Don Alvidio Bisognin, arciprete di Castello, si trova dentro la grande avventura del Giubileo da qualche anno, da quando a chiesto allo Stato il sostegno per il restauro della Rocca-canonica e del convento di Santa Maria. La Rocca era in condizioni preoccupanti e il convento, esclusa la parte abitata dalle famiglie Mistrorigo, stava ammuffendo tra i cipressi e i grandi alberi del parco. L'occasione del contributo statale è stata sostenuta da una richiesta documentatissima e intelligente, ad opera dell'architetto Renata Fochesato. E se lo Stato ha elargito i fondi per il Giubileo lo si deve esclusivamente alle motivazioni espresse in questa richiesta che a Roma non ha avuto alcun appoggio esterno al Ministero preposto, tantomeno da Vicenza, dove ha trovato perfino delle opposizioni, delle sciocche gelosie e, ancora peggio, delle poco cristiane derisioni. Che si sappia! Così don Bisognin è rimasto subito solo con le sue carte, con le sue scadenze, con le sue speranze; solo nel suo nuovo, immenso impegno davanti alla sua gente. Anche l'amministrazione comunale, che inizialmente aveva promosso il restauro di Castello attraverso le vie ordinarie, si è messa giustamente in disparte davanti alla grossa operazione della Rocca e del convento, operazione che apriva un rapporto diretto tra la parrocchia e il Governo di Roma.

Così, nella Valle del Chiampo, dopo le comprensibili proteste degli esclusi dalle assegnazioni nazionali, intorno all'arciprete Bisognin e all'architetto Fochesato si è allargato una specie di vuoto meravigliato e attendista, quasi una imprevedibile resistenza psicologica, una malcelata diffidenza, perfino il sospetto di protezioni, di raccomandazioni, alimentando un chiacchierio da bar, ma anche da sacrestia e da salotto, che li ha lasciati soli.

E se una vivace e illuminata professionista come la Fochesato può trovare cento e cento  motivazioni di operatività continua e di collaborazione, anche tra le ottime maestranze dell'Impresa Appaltatrice, il parroco - che può aver bisogno di consensi quotidiani per una realizzazione, attesa sì, ma non nelle proporzioni subito apparse considerevoli - rimane con l'angoscia di non essere stato pienamente compreso dalla sua gente, dai superiori, anche dagli amici più cari.

Ma ora è venuto il tempo di aprire le porte, di attrezzare le sale. Che gli amici collaborino secondo le varie capacità; che i colleghi sacerdoti credano e si rassicurino; che la Valle capisca e partecipi, ma tutta la Valle, dalla buona gente di Montebello ai solidi uomini di Marana e di Durlo, passando naturalmente dalla Pieve Francescana di Chiampo.

Ma che capiscano anche a Vicenza, finalmente.
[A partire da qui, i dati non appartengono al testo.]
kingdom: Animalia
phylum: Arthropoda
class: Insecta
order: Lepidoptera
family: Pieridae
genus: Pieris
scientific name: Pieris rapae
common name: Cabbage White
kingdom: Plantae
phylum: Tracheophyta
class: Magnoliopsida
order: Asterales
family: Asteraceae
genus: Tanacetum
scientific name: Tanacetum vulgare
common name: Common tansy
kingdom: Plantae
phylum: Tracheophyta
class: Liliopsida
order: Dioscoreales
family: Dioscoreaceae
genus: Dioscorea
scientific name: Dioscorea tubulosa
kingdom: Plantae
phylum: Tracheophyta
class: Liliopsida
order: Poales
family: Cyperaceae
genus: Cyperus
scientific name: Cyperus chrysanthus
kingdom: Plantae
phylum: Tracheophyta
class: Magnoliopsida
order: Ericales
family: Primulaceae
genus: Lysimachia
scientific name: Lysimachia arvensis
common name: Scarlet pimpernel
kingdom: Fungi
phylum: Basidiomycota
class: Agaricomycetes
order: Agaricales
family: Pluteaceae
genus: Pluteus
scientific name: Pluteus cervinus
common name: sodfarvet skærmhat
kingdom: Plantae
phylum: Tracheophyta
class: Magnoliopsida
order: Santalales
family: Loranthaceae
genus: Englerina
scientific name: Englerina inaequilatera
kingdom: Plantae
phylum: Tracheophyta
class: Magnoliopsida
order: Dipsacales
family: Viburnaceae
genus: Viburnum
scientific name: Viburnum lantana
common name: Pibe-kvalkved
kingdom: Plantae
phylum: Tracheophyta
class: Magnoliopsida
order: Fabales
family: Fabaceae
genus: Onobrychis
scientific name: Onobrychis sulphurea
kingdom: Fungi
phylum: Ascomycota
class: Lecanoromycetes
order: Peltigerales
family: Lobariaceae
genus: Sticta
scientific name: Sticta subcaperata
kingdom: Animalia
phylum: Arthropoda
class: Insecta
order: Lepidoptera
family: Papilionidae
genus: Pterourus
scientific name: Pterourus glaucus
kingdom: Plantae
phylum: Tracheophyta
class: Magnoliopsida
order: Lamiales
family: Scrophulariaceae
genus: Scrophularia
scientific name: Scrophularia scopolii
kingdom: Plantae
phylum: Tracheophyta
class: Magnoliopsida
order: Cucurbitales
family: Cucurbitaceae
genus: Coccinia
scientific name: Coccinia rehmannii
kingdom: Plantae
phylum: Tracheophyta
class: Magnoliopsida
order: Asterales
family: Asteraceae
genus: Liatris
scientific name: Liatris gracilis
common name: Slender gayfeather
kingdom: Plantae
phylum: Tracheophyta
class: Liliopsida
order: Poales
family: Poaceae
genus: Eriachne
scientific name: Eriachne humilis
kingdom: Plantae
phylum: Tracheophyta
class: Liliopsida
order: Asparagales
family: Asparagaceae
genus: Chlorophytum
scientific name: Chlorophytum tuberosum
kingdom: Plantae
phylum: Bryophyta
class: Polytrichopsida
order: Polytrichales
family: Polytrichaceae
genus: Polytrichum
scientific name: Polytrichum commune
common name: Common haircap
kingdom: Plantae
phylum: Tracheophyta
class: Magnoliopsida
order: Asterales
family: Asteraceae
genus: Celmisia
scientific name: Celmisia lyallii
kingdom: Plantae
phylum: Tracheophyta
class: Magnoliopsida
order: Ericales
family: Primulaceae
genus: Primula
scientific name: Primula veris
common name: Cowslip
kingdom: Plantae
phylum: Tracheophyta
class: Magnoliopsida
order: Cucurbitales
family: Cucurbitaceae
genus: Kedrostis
Che non ci siano, per carità, i Giubilei rivali per una visione localistica e solamente turistica.

Davanti al mondo e alla storia abbiamo già fatto delle brutte figure con la voglia immotivata delle autonomie e delle chiusure mentali. Il Giubileo ci fa capire soprattutto che è tempo di credere veramente, di agire da cristiani aprendo le braccia al mondo; ci dice che è tempo di uscire dalla politica ridotta a carnevale e di abbandonare per sempre la banalità di certe sagre paesane.